Everyone's Thinking About
Enterprise tech is thriving. Consumer tech isn't.
Tech earnings keep flooding in, and they're starting to paint a more comprehensive picture of what the industry looks like right now.
- Enterprise tech is holding up, for now. Google Cloud's 52% revenue rise was the highlight of Alphabet's earnings yesterday, helping the company beat revenue estimates. Samsung also reported a small rise in operating profit, driven by demand for its memory chips from server and PC manufacturers. AMD said its server business was ramping up, too.
- Consumer tech seems to be worse off. Samsung warned that mobile and TV profits would "decline significantly" this quarter, with the economic environment and Olympics-postponement stopping people from spending. AMD's Lisa Su, meanwhile, said she expects "some softness in consumer demand" in the second half of the year.
- The ad market is mixed. Google saw "mid-teen year-on-year decline in revenue" toward the end of March, according to CFO Ruth Porat, partly because many searches were not so sponsor-friendly: No one wants to advertise next to "how many COVID deaths today."
But there are some glimmers of hope. Porat said there were "some signs users are returning to more normal" search behavior, and YouTube revenue was up 33.5% thanks to more time spent on the platform — though Deutsche Bank thinks that might just be because its advertisers are taking longer to react to the crisis.
- Porat said "we haven't seen further deterioration" in April's search behavior, though that could change as companies — including Google — slash marketing budgets.
- Apple supplier AMS, meanwhile, offered better-than-expected guidance for this quarter, meaning the smartphone market might not be as bad as Samsung fears.
- "There will be pent-up demand in the second half of the year, or at least in the first half of next year," Hana Financial Investment analyst Claire Kyung Min Kim told Bloomberg.
Overheard
- "Apple is better positioned than most to experience a rapid recovery in a post COVID world … We see demand as pushed out, not canceled." — Evercore's Amit Daryanani thinks Apple can weather this storm.
- "Phase two is how we make the most of it.
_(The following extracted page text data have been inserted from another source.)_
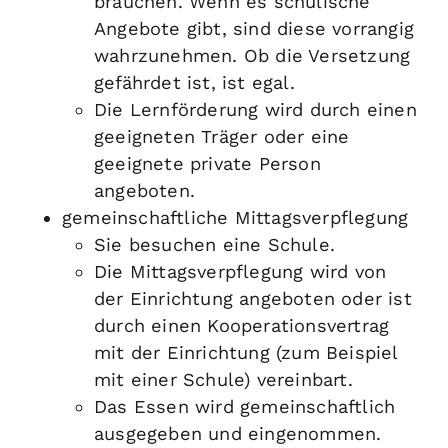
brauchen. Wenn es schulische
Angebote gibt, sind diese vorrangig
wahrzunehmen. Ob die Versetzung
gefährdet ist, ist egal.
Die Lernförderung wird durch einen
geeigneten Träger oder eine
geeignete private Person
angeboten.
gemeinschaftliche Mittagsverpflegung
Sie besuchen eine Schule.
Die Mittagsverpflegung wird von
der Einrichtung angeboten oder ist
durch einen Kooperationsvertrag
mit der Einrichtung (zum Beispiel
mit einer Schule) vereinbart.
Das Essen wird gemeinschaftlich
ausgegeben und eingenommen.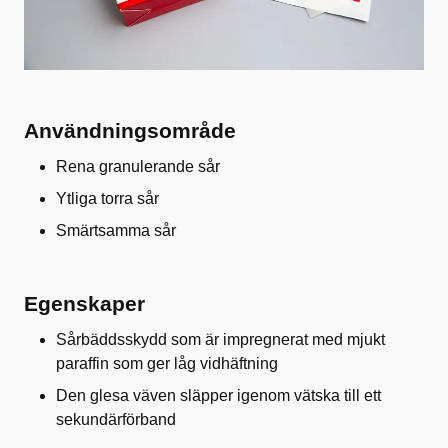
Användningsområde
Rena granulerande sår
Ytliga torra sår
Smärtsamma sår
Egenskaper
Sårbäddsskydd som är impregnerat med mjukt
paraffin som ger låg vidhäftning
Den glesa väven släpper igenom vätska till ett
sekundärförband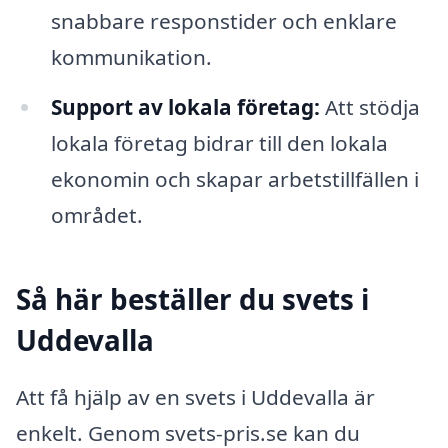
snabbare responstider och enklare
kommunikation.
Support av lokala företag:
Att stödja
lokala företag bidrar till den lokala
ekonomin och skapar arbetstillfällen i
området.
Så här beställer du svets i
Uddevalla
Att få hjälp av en svets i Uddevalla är
enkelt. Genom svets-pris.se kan du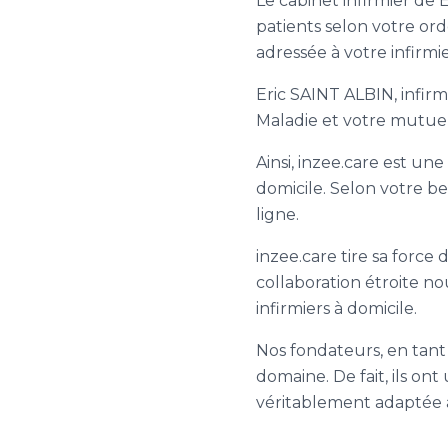
Le cabinet infirmier de 
patients selon votre or
adressée à votre infirmi
Eric SAINT ALBIN, infirmi
Maladie et votre mutuel
Ainsi, inzee.care est une
domicile. Selon votre be
ligne.
inzee.care tire sa force 
collaboration étroite n
infirmiers à domicile.
Nos fondateurs, en tant 
domaine. De fait, ils on
véritablement adaptée a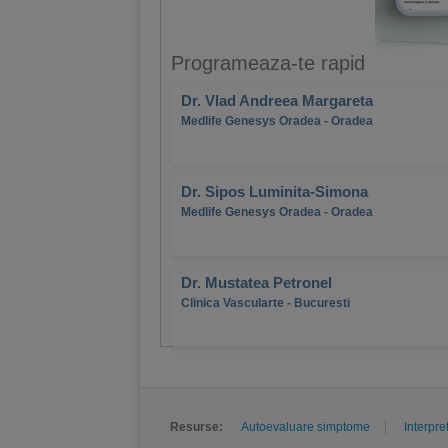
Programeaza-te rapid
Dr. Vlad Andreea Margareta
Medlife Genesys Oradea - Oradea
Dr. Sipos Luminita-Simona
Medlife Genesys Oradea - Oradea
Dr. Mustatea Petronel
Clinica Vascularte - Bucuresti
Resurse:
Autoevaluare simptome
Interpre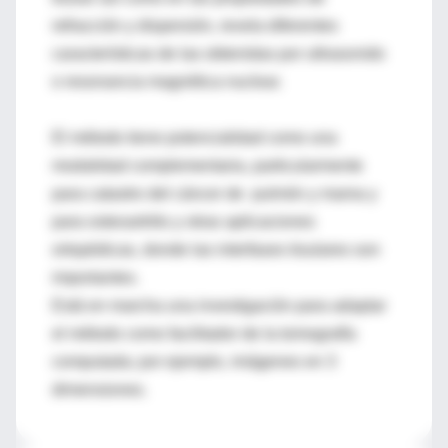
refracción y dispersión, revela diferentes
características de las obtenidas por ultrasonido
o resonancia magnética nuclear.
El método tiene potencialidad como una
modalidad complementaria, particularmente
para catastro del cáncer de pulmón y mama y
para osteoartritis y otras aplicaciones
ortopédicas, donde las interfases tisulares son
importantes.
Está en marcha una investigación para adaptar
el método como facilitador de la tomografía
computada; por ejemplo, imágenes en 3
dimensiones.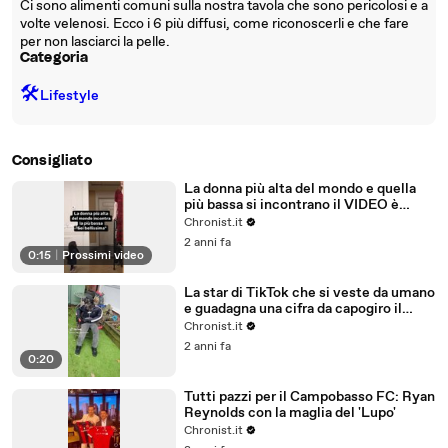
Ci sono alimenti comuni sulla nostra tavola che sono pericolosi e a
volte velenosi. Ecco i 6 più diffusi, come riconoscerli e che fare
per non lasciarci la pelle.
Categoria
🛠️
Lifestyle
Consigliato
La donna più alta del mondo e quella
più bassa si incontrano il VIDEO è
virale sul web
Chronist.it
2 anni fa
0:15
|
Prossimi video
La star di TikTok che si veste da umano
e guadagna una cifra da capogiro il
VIDEO
Chronist.it
2 anni fa
0:20
Tutti pazzi per il Campobasso FC: Ryan
Reynolds con la maglia del 'Lupo'
Chronist.it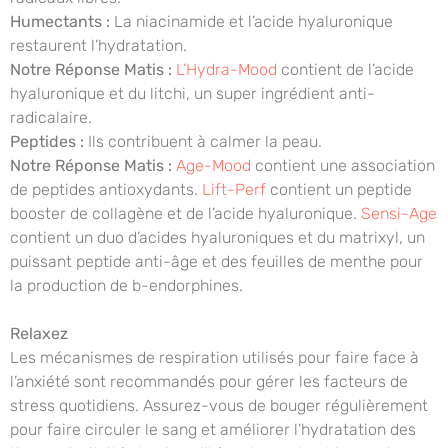
Humectants :
La niacinamide et l’acide hyaluronique
restaurent l’hydratation.
Notre Réponse Matis :
L’Hydra-Mood
contient de l’acide
hyaluronique et du litchi, un super ingrédient anti-
radicalaire.
Peptides :
Ils contribuent à calmer la peau.
Notre Réponse Matis :
Age-Mood
contient une association
de peptides antioxydants.
Lift-Perf
contient un peptide
booster de collagène et de l’acide hyaluronique.
Sensi-Age
contient un duo d’acides hyaluroniques et du matrixyl, un
puissant peptide anti-âge et des feuilles de menthe pour
la production de b-endorphines.
Relaxez
Les mécanismes de respiration utilisés pour faire face à
l’anxiété sont recommandés pour gérer les facteurs de
stress quotidiens. Assurez-vous de bouger régulièrement
pour faire circuler le sang et améliorer l’hydratation des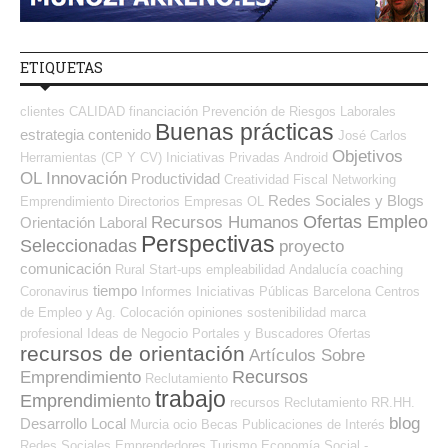
ETIQUETAS
clientes
CALIDAD
financiación
Prevención de Riesgos Laborales
Buenas prácticas
estrategia
contenido
José Carlos
Objetivos
Herramientas (CP Y CV)
Iniciativas Privadas
Android
OL
Innovación
Productividad
Creatividad
Fiscal
Networking
Redes Sociales y Blogs
Emprendimiento
Directorios Empresas OL
Ofertas Empleo
Recursos Humanos
Orientación Laboral
Perspectivas
Seleccionadas
proyecto
comunicación
Rural
Start-ups
empleabilidad
Andalucía
coaching
tiempo
Coronavirus
Informes
Iniciativas Públicas
Barcelona
Centros
de Empleo y Ag. Colocación
opiniones
sostenibilidad
marca
profesional
Ideas de Negocio
Portales y Buscadores Ofertas
recursos de orientación
Artículos Sobre
Recursos
Emprendimiento
Reclutamiento
trabajo
Emprendimiento
recursos
Reclutamiento RR.HH.
blog
Desarrollo Local
Murcia
ocio
Becas
Publicaciones de Interés
Redes Sociales Emprendedores
Turismo
Economía Social -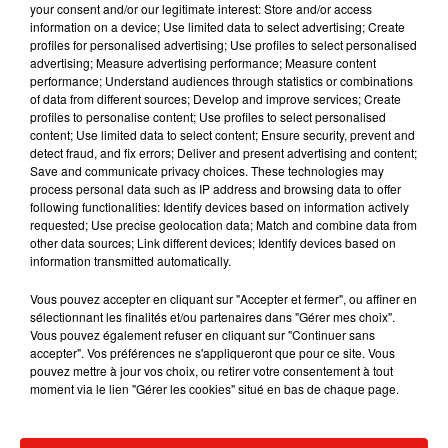
automobilistes impatients !
your consent and/or our legitimate interest: Store and/or access
information on a device; Use limited data to select advertising; Create
profiles for personalised advertising; Use profiles to select personalised
advertising; Measure advertising performance; Measure content
performance; Understand audiences through statistics or combinations
of data from different sources; Develop and improve services; Create
Musique
profiles to personalise content; Use profiles to select personalised
content; Use limited data to select content; Ensure security, prevent and
detect fraud, and fix errors; Deliver and present advertising and content;
Save and communicate privacy choices. These technologies may
Julien Lieb s’essaye à la vie de chatelain
process personal data such as IP address and browsing data to offer
dans son nouveau clip
following functionalities: Identify devices based on information actively
7 août 2026
requested; Use precise geolocation data; Match and combine data from
other data sources; Link different devices; Identify devices based on
information transmitted automatically.
Vous pouvez accepter en cliquant sur "Accepter et fermer", ou affiner en
Madonna sort enfin le remix de « Love
sélectionnant les finalités et/ou partenaires dans "Gérer mes choix".
Sensation » avec Kylie Minogue
Vous pouvez également refuser en cliquant sur "Continuer sans
7 août 2026
accepter". Vos préférences ne s'appliqueront que pour ce site. Vous
pouvez mettre à jour vos choix, ou retirer votre consentement à tout
moment via le lien "Gérer les cookies" situé en bas de chaque page.
Tayc et Didi B dévoilent le single le plus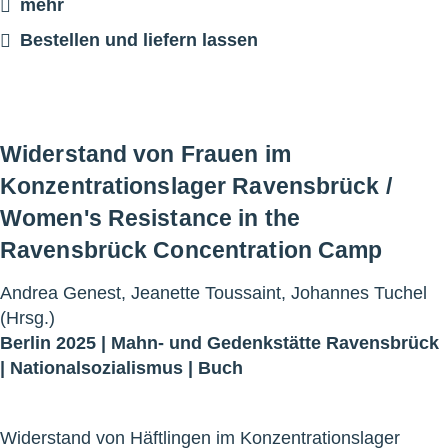
mehr
Bestellen und liefern lassen
Widerstand von Frauen im
Konzentrationslager Ravensbrück /
Women's Resistance in the
Ravensbrück Concentration Camp
Andrea Genest, Jeanette Toussaint, Johannes Tuchel
(Hrsg.)
Berlin 2025 |
Mahn- und Gedenkstätte Ravensbrück
|
Nationalsozialismus
|
Buch
Widerstand von Häftlingen im Konzentrationslager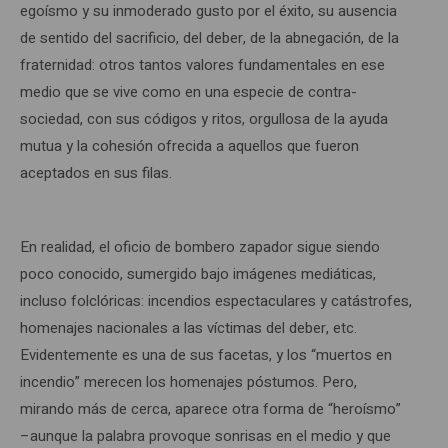
egoísmo y su inmoderado gusto por el éxito, su ausencia
de sentido del sacrificio, del deber, de la abnegación, de la
fraternidad: otros tantos valores fundamentales en ese
medio que se vive como en una especie de contra-
sociedad, con sus códigos y ritos, orgullosa de la ayuda
mutua y la cohesión ofrecida a aquellos que fueron
aceptados en sus filas.
En realidad, el oficio de bombero zapador sigue siendo
poco conocido, sumergido bajo imágenes mediáticas,
incluso folclóricas: incendios espectaculares y catástrofes,
homenajes nacionales a las víctimas del deber, etc.
Evidentemente es una de sus facetas, y los “muertos en
incendio” merecen los homenajes póstumos. Pero,
mirando más de cerca, aparece otra forma de “heroísmo”
–aunque la palabra provoque sonrisas en el medio y que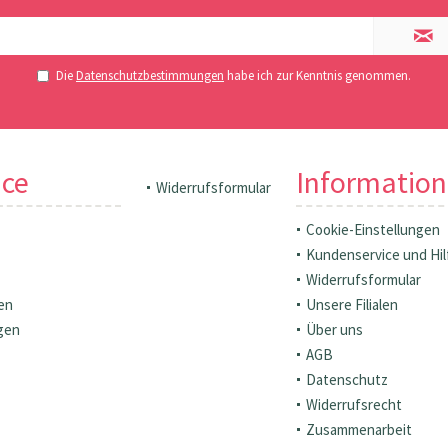
Die
Datenschutzbestimmungen
habe ich zur Kenntnis genommen.
ice
Informatio
Widerrufsformular
Cookie-Einstellungen
Kundenservice und Hil
Widerrufsformular
en
Unsere Filialen
gen
Über uns
AGB
Datenschutz
Widerrufsrecht
Zusammenarbeit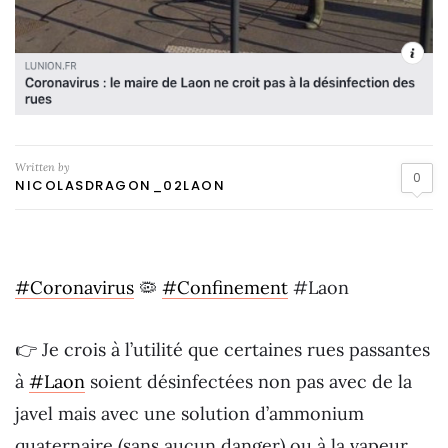
Written by
0
NICOLASDRAGON_02LAON
#Coronavirus
🦠
#Confinement
#Laon
👉 Je crois à l’utilité que certaines rues passantes
à
#Laon
soient désinfectées non pas avec de la
javel mais avec une solution d’ammonium
quaternaire (sans aucun danger) ou à la vapeur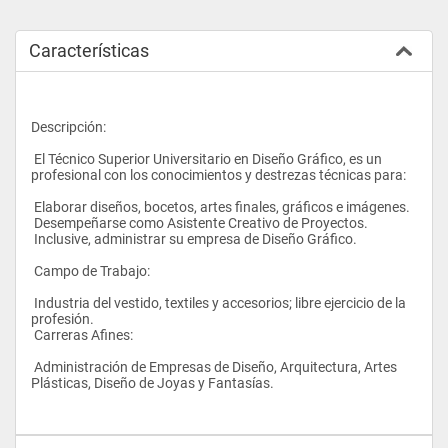
Características
Descripción:
 El Técnico Superior Universitario en Diseño Gráfico, es un 
profesional con los conocimientos y destrezas técnicas para:
 Elaborar diseños, bocetos, artes finales, gráficos e imágenes.
 Desempeñarse como Asistente Creativo de Proyectos.
 Inclusive, administrar su empresa de Diseño Gráfico.
 Campo de Trabajo:
 Industria del vestido, textiles y accesorios; libre ejercicio de la 
profesión.
 Carreras Afines:
 Administración de Empresas de Diseño, Arquitectura, Artes 
Plásticas, Diseño de Joyas y Fantasías.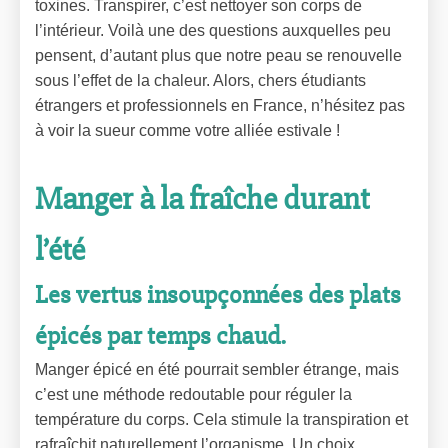
toxines. Transpirer, c’est nettoyer son corps de
l’intérieur. Voilà une des questions auxquelles peu
pensent, d’autant plus que notre peau se renouvelle
sous l’effet de la chaleur. Alors, chers étudiants
étrangers et professionnels en France, n’hésitez pas
à voir la sueur comme votre alliée estivale !
Manger à la fraîche durant
l’été
Les vertus insoupçonnées des plats
épicés par temps chaud.
Manger épicé en été pourrait sembler étrange, mais
c’est une méthode redoutable pour réguler la
température du corps. Cela stimule la transpiration et
rafraîchit naturellement l’organisme. Un choix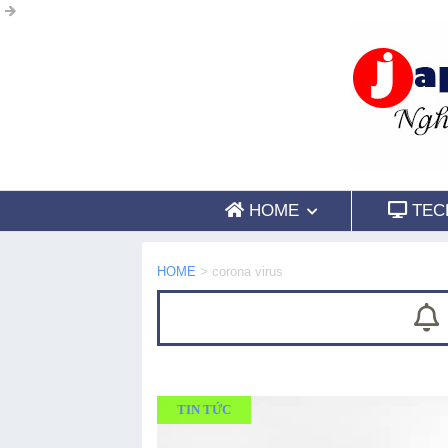
HOME
TEC
HOME
>
corona virus
TIN TỨC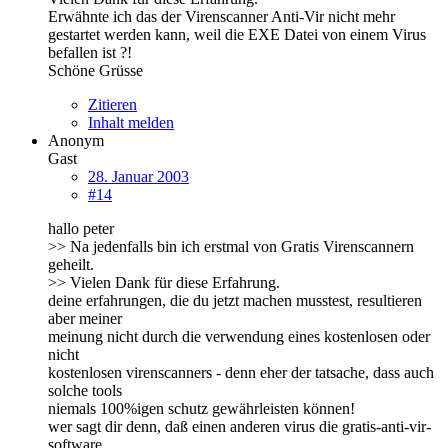
Erwähnte ich das der Virenscanner Anti-Vir nicht mehr
gestartet werden kann, weil die EXE Datei von einem Virus
befallen ist ?!
Schöne Grüsse
Zitieren
Inhalt melden
Anonym
Gast
28. Januar 2003
#14
hallo peter
>> Na jedenfalls bin ich erstmal von Gratis Virenscannern
geheilt.
>> Vielen Dank für diese Erfahrung.
deine erfahrungen, die du jetzt machen musstest, resultieren
aber meiner
meinung nicht durch die verwendung eines kostenlosen oder
nicht
kostenlosen virenscanners - denn eher der tatsache, dass auch
solche tools
niemals 100%igen schutz gewährleisten können!
wer sagt dir denn, daß einen anderen virus die gratis-anti-vir-
software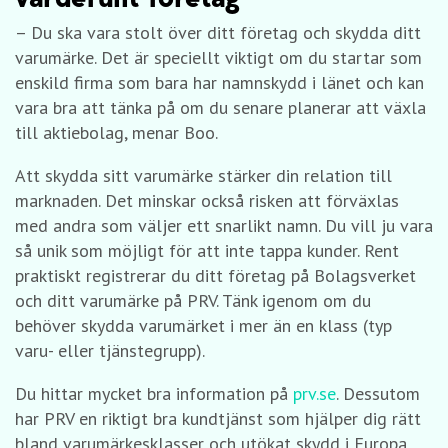
– Du ska vara stolt över ditt företag och skydda ditt
varumärke. Det är speciellt viktigt om du startar som
enskild firma som bara har namnskydd i länet och kan
vara bra att tänka på om du senare planerar att växla
till aktiebolag, menar Boo.
Att skydda sitt varumärke stärker din relation till
marknaden. Det minskar också risken att förväxlas
med andra som väljer ett snarlikt namn. Du vill ju vara
så unik som möjligt för att inte tappa kunder. Rent
praktiskt registrerar du ditt företag på Bolagsverket
och ditt varumärke på PRV. Tänk igenom om du
behöver skydda varumärket i mer än en klass (typ
varu- eller tjänstegrupp).
Du hittar mycket bra information på
prv.se
. Dessutom
har PRV en riktigt bra kundtjänst som hjälper dig rätt
bland varumärkesklasser och utökat skydd i Europa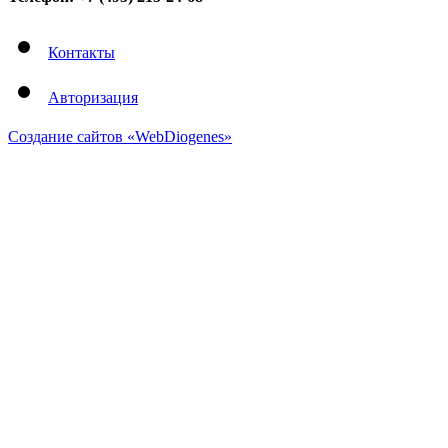
Контакты
Авторизация
Создание сайтов «WebDiogenes»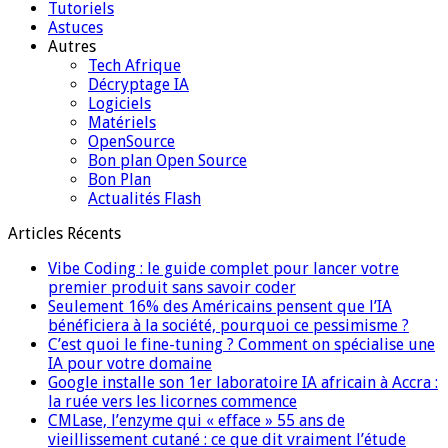
Tutoriels
Astuces
Autres
Tech Afrique
Décryptage IA
Logiciels
Matériels
OpenSource
Bon plan Open Source
Bon Plan
Actualités Flash
Articles Récents
Vibe Coding : le guide complet pour lancer votre
premier produit sans savoir coder
Seulement 16% des Américains pensent que l’IA
bénéficiera à la société, pourquoi ce pessimisme ?
C’est quoi le fine-tuning ? Comment on spécialise une
IA pour votre domaine
Google installe son 1er laboratoire IA africain à Accra :
la ruée vers les licornes commence
CMLase, l’enzyme qui « efface » 55 ans de
vieillissement cutané : ce que dit vraiment l’étude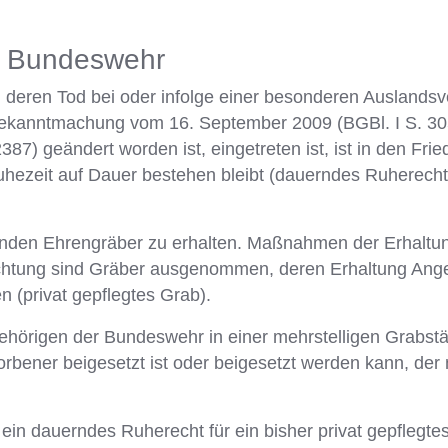
er Bundeswehr
 deren Tod bei oder infolge einer besonderen Auslands
kanntmachung vom 16. September 2009 (BGBl. I S. 3054)
7) geändert worden ist, eingetreten ist, ist in den Fri
uhezeit auf Dauer bestehen bleibt (dauerndes Ruherech
egenden Ehrengräber zu erhalten. Maßnahmen der Erhaltu
lichtung sind Gräber ausgenommen, deren Erhaltung Ang
n (privat gepflegtes Grab).
gehörigen der Bundeswehr in einer mehrstelligen Grabstä
orbener beigesetzt ist oder beigesetzt werden kann, der n
 ein dauerndes Ruherecht für ein bisher privat gepflegte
It is about focusing on the opportunity. The last financial crisis was, in a way, the birth of fintech and created room for these companies to grow fast. I think we'll see this again." — Balderton Capital's Rob Moffat thinks this is an opportunity for startups.
- "Technology vendors are encouraged by the pace at which China's production has ramped up post the COVID-19 shock and this has reinforced their belief in locating the production of their high volume products in China." — Morgan Stanley doesn't think China needs to be too worried about supply-chain diversification.
Closing Bell
Qu-orange-tine Is The New Black
It was only a matter of time: Orange Is The New Black's Jenji Kohan is making an anthology series for Netflix, shot remotely. "Writers never physically meet during the writing process. Our director, Diego Velasco, directs our talent remotely. Our showrunner, Hilary Weisman Graham, runs production from her living room. The cast not only acts, but also films themselves at home," Kohan said.
As far as I know, this is the first big example of the entertainment industry using quarantine as a chance to try something completely different. We've seen SNL and the NFL rework their existing formats for lockdown-world, but starting from scratch could allow for some interesting experiments. I'm very excited to see what it looks like.